Dark magic

Scoping an MVP is a delicate balance that can make or break a company. We’ve all seen projects where overspending on an overly ambitious MVP drained resources and led to failure. On the flip side, we’ve also seen projects and opportunities slip away because the MVP was not interesting enough and later on someone else nails it - It was a good idea after all… In my 15+ years of making projects, and co-creating with many different people, I’ve encountered these challenges time and again, and I’ve had my share failures and successes.

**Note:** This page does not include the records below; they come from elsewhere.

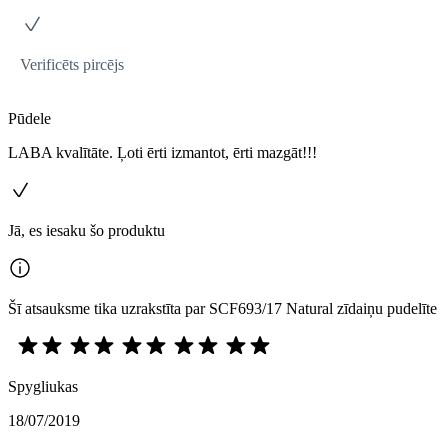
Verificēts pircējs
Pūdele
LABA kvalītāte. Ļoti ērti izmantot, ērti mazgāt!!!
Jā, es iesaku šo produktu
Šī atsauksme tika uzrakstīta par SCF693/17 Natural zīdaiņu pudelīte
Spygliukas
18/07/2019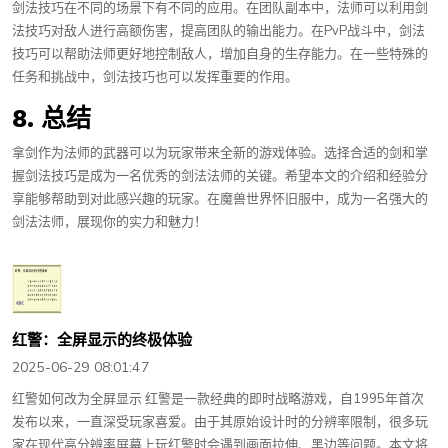
剑法技巧在不同的场景下有不同的应用。在团队副本中，法师可以利用剑
法技巧对敌人进行高额伤害，提高团队的输出能力。在PvP战斗中，剑法
技巧可以帮助法师更好地控制敌人，增加自身的生存能力。在一些特殊的
任务和挑战中，剑法技巧也可以发挥重要的作用。
8. 总结
拿剑作为法师的武器可以为玩家带来全新的游戏体验。选择合适的剑和掌
握剑法技巧是成为一名优秀的剑法法师的关键。希望本文的介绍和经验分
享能够帮助到对此感兴趣的玩家。在魔兽世界怀旧服中，成为一名强大的
剑法法师，展现你的实力和魅力！
红警：全屏显示的终极体验
2025-06-29 08:01:47
红警如何改为全屏显示 红警是一款经典的即时战略游戏，自1995年首次
发布以来，一直深受玩家喜爱。由于其原始设计时的分辨率限制，很多玩
家在现代高分辨率屏幕上玩红警时会遇到画面拉伸、黑边等问题。本文将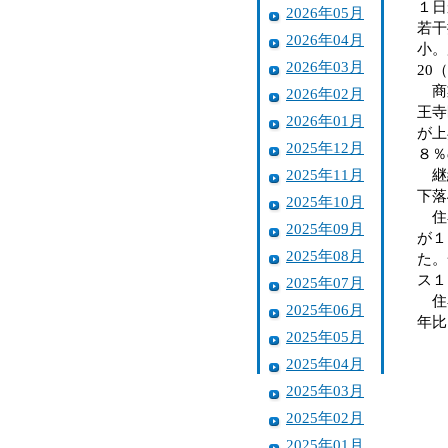
１日
2026年05月
若干
2026年04月
小。
2026年03月
20
商業
2026年02月
王寺
2026年01月
が上
2025年12月
８％
2025年11月
継続
下落
2025年10月
住宅
2025年09月
が１
2025年08月
た。
ス１
2025年07月
住宅
2025年06月
年比
2025年05月
2025年04月
2025年03月
2025年02月
2025年01月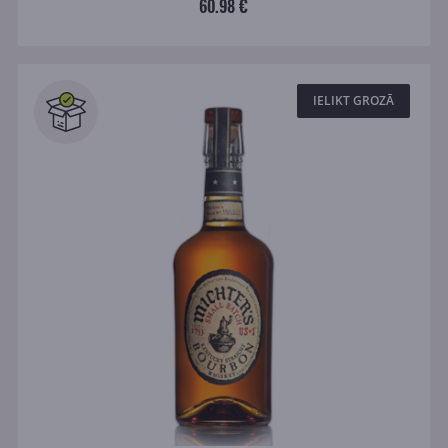
60.98 €
IELIKT GROZĀ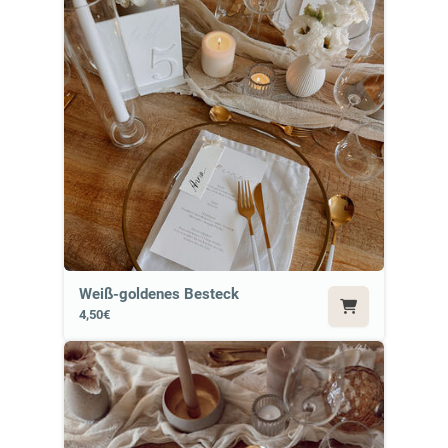
Weiß-goldenes Besteck
4,50€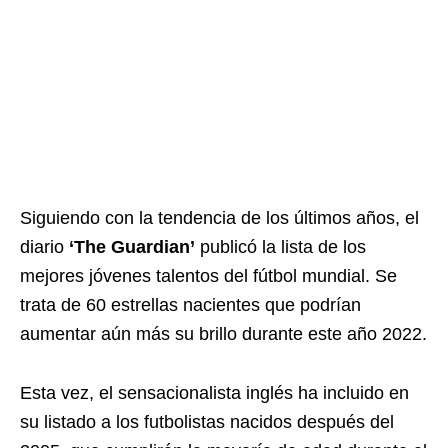
Siguiendo con la tendencia de los últimos años, el
diario
‘The Guardian’
publicó la lista de los
mejores jóvenes talentos del fútbol mundial. Se
trata de 60 estrellas nacientes que podrían
aumentar aún más su brillo durante este año 2022.
Esta vez, el sensacionalista inglés ha incluido en
su listado a los futbolistas nacidos después del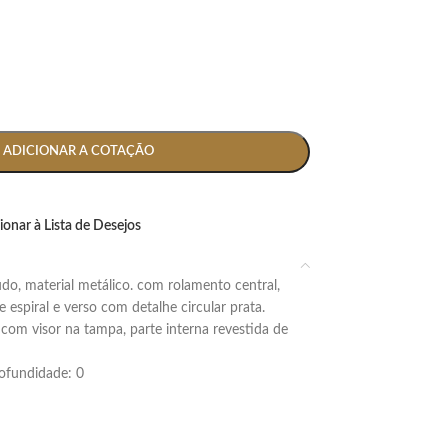
ADICIONAR A COTAÇÃO
ionar à Lista de Desejos
 espiral e verso com detalhe circular prata.
om visor na tampa, parte interna revestida de
profundidade: 0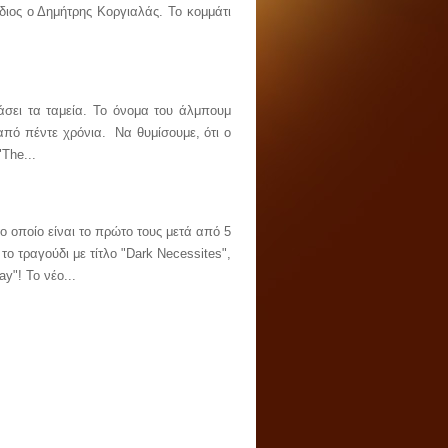
διος ο Δημήτρης Κοργιαλάς. Το κομμάτι
άσει τα ταμεία. Το όνομα του άλμπουμ
από πέντε χρόνια. Να θυμίσουμε, ότι ο
The...
ο οποίο είναι το πρώτο τους μετά από 5
 τραγούδι με τίτλο "Dark Necessites",
y"! Το νέο...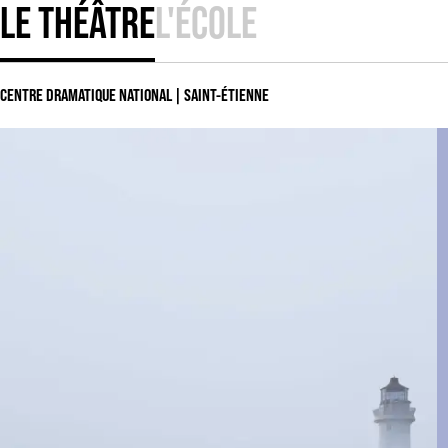
LE THÉÂTRE
L'ÉCOLE
CENTRE DRAMATIQUE NATIONAL | SAINT-ÉTIENNE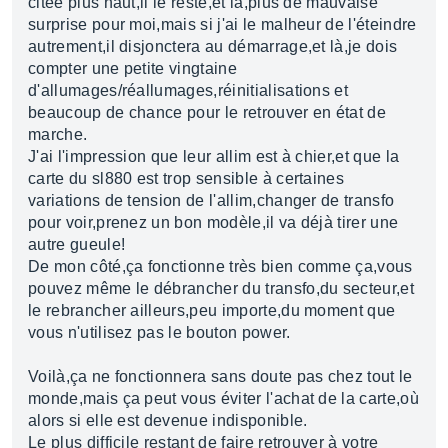
citée plus haut,il le reste,et là,plus de mauvaise
surprise pour moi,mais si j'ai le malheur de l'éteindre
autrement,il disjonctera au démarrage,et là,je dois
compter une petite vingtaine
d'allumages/réallumages,réinitialisations et
beaucoup de chance pour le retrouver en état de
marche.
J'ai l'impression que leur allim est à chier,et que la
carte du sl880 est trop sensible à certaines
variations de tension de l'allim,changer de transfo
pour voir,prenez un bon modèle,il va déjà tirer une
autre gueule!
De mon côté,ça fonctionne très bien comme ça,vous
pouvez même le débrancher du transfo,du secteur,et
le rebrancher ailleurs,peu importe,du moment que
vous n'utilisez pas le bouton power.
Voilà,ça ne fonctionnera sans doute pas chez tout le
monde,mais ça peut vous éviter l'achat de la carte,où
alors si elle est devenue indisponible.
Le plus difficile restant de faire retrouver à votre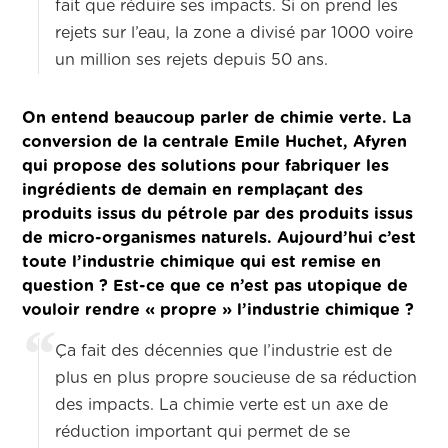
fait que réduire ses impacts. Si on prend les
rejets sur l’eau, la zone a divisé par 1000 voire
un million ses rejets depuis 50 ans.
On entend beaucoup parler de chimie verte. La
conversion de la centrale Emile Huchet, Afyren
qui propose des solutions pour fabriquer les
ingrédients de demain en remplaçant des
produits issus du pétrole par des produits issus
de micro-organismes naturels. Aujourd’hui c’est
toute l’industrie chimique qui est remise en
question ? Est-ce que ce n’est pas utopique de
vouloir rendre « propre » l’industrie chimique ?
Ça fait des décennies que l’industrie est de
plus en plus propre soucieuse de sa réduction
des impacts. La chimie verte est un axe de
réduction important qui permet de se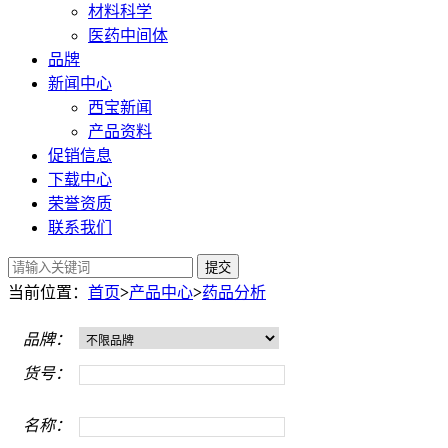
材料科学
医药中间体
品牌
新闻中心
西宝新闻
产品资料
促销信息
下载中心
荣誉资质
联系我们
提交
当前位置：
首页
>
产品中心
>
药品分析
品牌：
货号：
名称：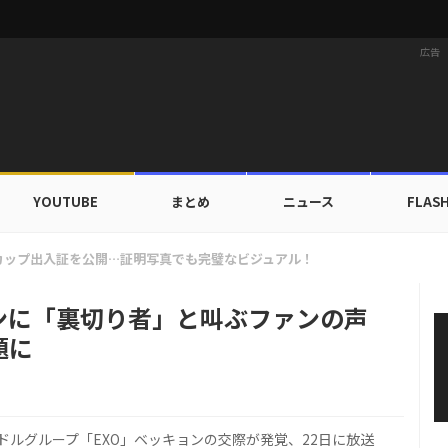
広告
YOUTUBE
まとめ
ニュース
FLAS
ォニョン、顔より大きい花束の中…「どれが花でしょう？」
ンに「裏切り者」と叫ぶファンの声
題に
ドルグループ「EXO」ベッキョンの交際が発覚、22日に放送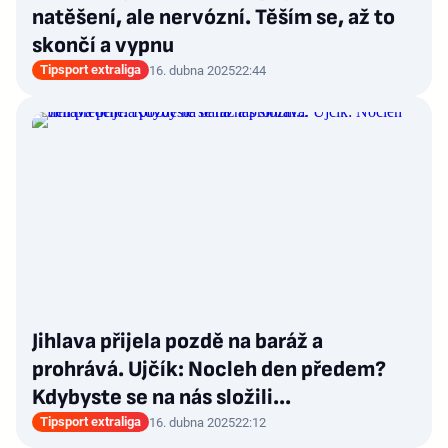
natěšení, ale nervózní. Těším se, až to
skončí a vypnu
Tipsport extraliga
16. dubna 2025
22:44
Jihlava přijela pozdě na baráž a
prohrává. Ujčík: Nocleh den předem?
Kdybyste se na nás složili...
Tipsport extraliga
16. dubna 2025
22:12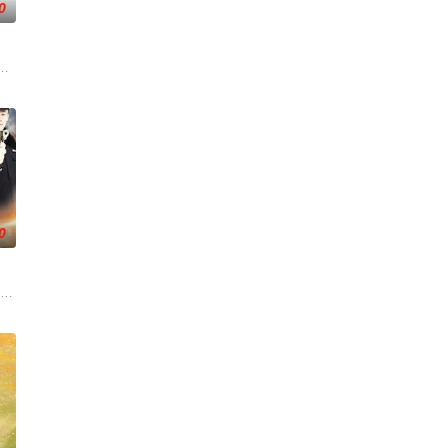
0
圆（姜贞羽 饰）因意
事——用一场精心策划的“夏令营”完成复仇的受害者；临终
0
在复杂局势中坚守初心、
崇霄饰演）为代表的冀北市公安刑警用自己 的超凡的智慧与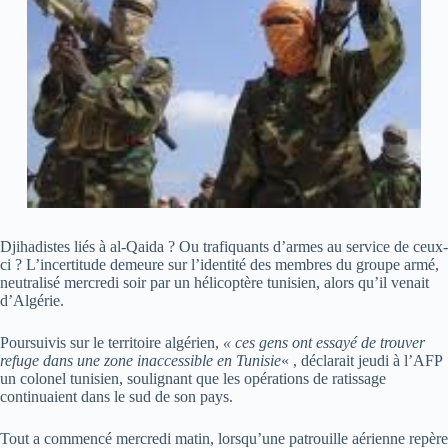
Djihadistes liés à al-Qaida ? Ou trafiquants d’armes au service de ceux-
ci ? L’incertitude demeure sur l’identité des membres du groupe armé,
neutralisé mercredi soir par un hélicoptère tunisien, alors qu’il venait
d’Algérie.
Poursuivis sur le territoire algérien,
« ces gens ont essayé de trouver
refuge dans une zone inaccessible en Tunisie
« , déclarait jeudi à l’AFP
un colonel tunisien, soulignant que les opérations de ratissage
continuaient dans le sud de son pays.
Tout a commencé mercredi matin, lorsqu’une patrouille aérienne repère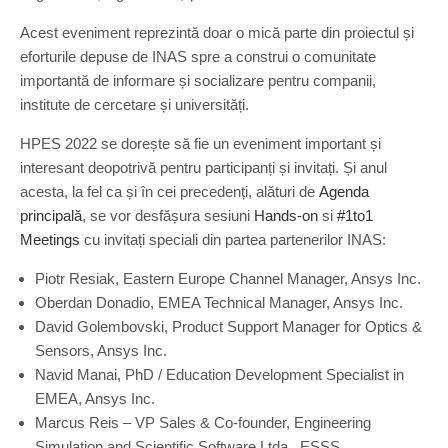
Acest eveniment reprezintă doar o mică parte din proiectul și
eforturile depuse de INAS spre a construi o comunitate
importantă de informare și socializare pentru companii,
institute de cercetare și universități.
HPES 2022 se dorește să fie un eveniment important și
interesant deopotrivă pentru participanți și invitați. Și anul
acesta, la fel ca și în cei precedenți, alături de
Agenda
principală
, se vor desfășura sesiuni
Hands-on
si
#1to1
Meetings
cu invitați speciali din partea partenerilor INAS:
Piotr Resiak, Eastern Europe Channel Manager, Ansys Inc.
Oberdan Donadio, EMEA Technical Manager, Ansys Inc.
David Golembovski, Product Support Manager for Optics &
Sensors, Ansys Inc.
Navid Manai, PhD / Education Development Specialist in
EMEA, Ansys Inc.
Marcus Reis – VP Sales & Co-founder, Engineering
Simulation and Scientific Software Ltda., ESSS.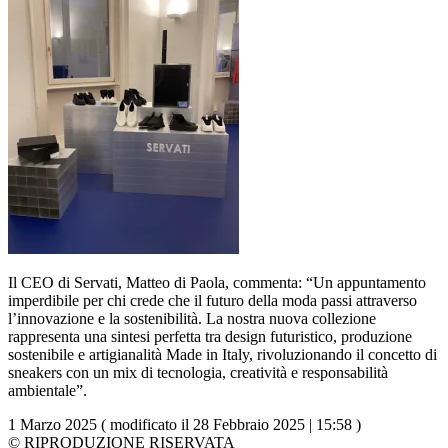
Il CEO di Servati, Matteo di Paola, commenta: “Un appuntamento
imperdibile per chi crede che il futuro della moda passi attraverso
l’innovazione e la sostenibilità. La nostra nuova collezione
rappresenta una sintesi perfetta tra design futuristico, produzione
sostenibile e artigianalità Made in Italy, rivoluzionando il concetto di
sneakers con un mix di tecnologia, creatività e responsabilità
ambientale”.
1 Marzo 2025 ( modificato il 28 Febbraio 2025 | 15:58 )
© RIPRODUZIONE RISERVATA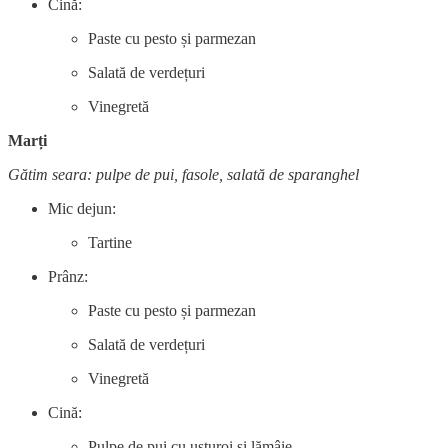
Cină:
Paste cu pesto și parmezan
Salată de verdețuri
Vinegretă
Marți
Gătim seara: pulpe de pui, fasole, salată de sparanghel
Mic dejun:
Tartine
Prânz:
Paste cu pesto și parmezan
Salată de verdețuri
Vinegretă
Cină:
Pulpe de pui cu usturoi și lămâie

I’ll be sharing my experiences and war stories to hopefully help some of you navigate this tricky terrain.

Is it worth it?

MVP, for me has to answer just one question: “Is this worth my time?” And I should spend as little resources as possible to answer this question. The goal is to be able to show enough to a few clients/users (or investors at times) so that they can feel what the product could be, understand it and validate that the features I think are important are actually important. Users should use 100% of the MVP features naturally and ask for a few more. That would mean success. If there are features they don’t really use, means I am biased to do things I like or the idea needs work. Either way, I need to rethink what’s really the point of the product that attracts the users.

Futureproofing

Scaling, stability, clean code, “cool” features are not important and I don’t spend any time at all on it, of course with experience things just come out clean naturally and if you have developed your workflow over time to automate scalability, then you can have a scalable and clean solution at MVP stage which happens most of the times these days for me. But I don’t really put any extra time on scalability. If it can handle 10 or 20 users, that’s just fine.

What should be there?

An easy heuristic would be: If Im telling someone about the product for the first time, how many features do I really need to mention (and which) until they really start listening (spark of interest). Those are the product features that I need to add. And I need to add them just well enough so that people understand it and try it and I can tell the story. The less features I need to tell a story the better I can focus on really delivering that promise of quality and usefulness, even if the MVP itself doesn’t fully solve the problem yet. It’s all about people beliving your promise that the tool will rock their lives.

Amazing but discardable

It should be absolutely fine to throw away the MVP and start from scratch after a successful MVP run. It’s always much easier to re-write then it is to write. And when you already have the confidence and the backing of your users, peers and investors, and you have your critical features figured out, you can really focus on bringing that product to the spotlight and getting ready for success.

That time when we took it to the extreme

Here’s a very illustrative example from way back when. In 2009 I was part of a an art project that required the creation of an iPhone app (iPhones and apps were really a new thing back then) it was an insanely technically challenging app that relied heavily on very specific UX design, and we had almost no time for it.

We had to recreate the iPhone maps app but add turn by turn navigation (iPhone didn’t do that back then) and add extra instructions that would make people get lost and interact with other people at every turn on the way and still get to their destination in the end (although it could take quite a while).

We had little more then 3 weeks to do this (production team of 2, only me coding) and we needed the app to be user tested extensively and the extra instructions designed to perfection. It seemed almost impossible…

My colleague at the time (and business partner for many years after that) Rui Guerra, had the brilliant insight that the first prototype needed to be out for testing in a few hours after the first meeting. He was right. We did it by running to buy notebooks and pens, drawing rough maps and instructions on every page and sending everyone in the lab out to the street pretending that the notebooks were a phone. This proved critical and all the most important design decisions were done by extensively using those notebooks for two weeks while I struggled my way through developing the first working version of the app.

The app grew from silly, to incredibly interesting by iterating on those notebooks, and MVP was actually reached before the first broken version of the app was built.

When I got the app to finally work, we already knew exactly how to design the instructions so they would be fun for our users and, not only, we managed to make the deadline, the project was a success. You could argue that it wasn’t an MVP, just a prototype, but I am sure that if the app wouldn’t have woked, we would have just designed and printed really fancy notebooks and still make the project successful. The notebooks definitely answered the question “Is this worth my time?” and without that, we would have given up.

Hope this helps anyone, and wish you all great success.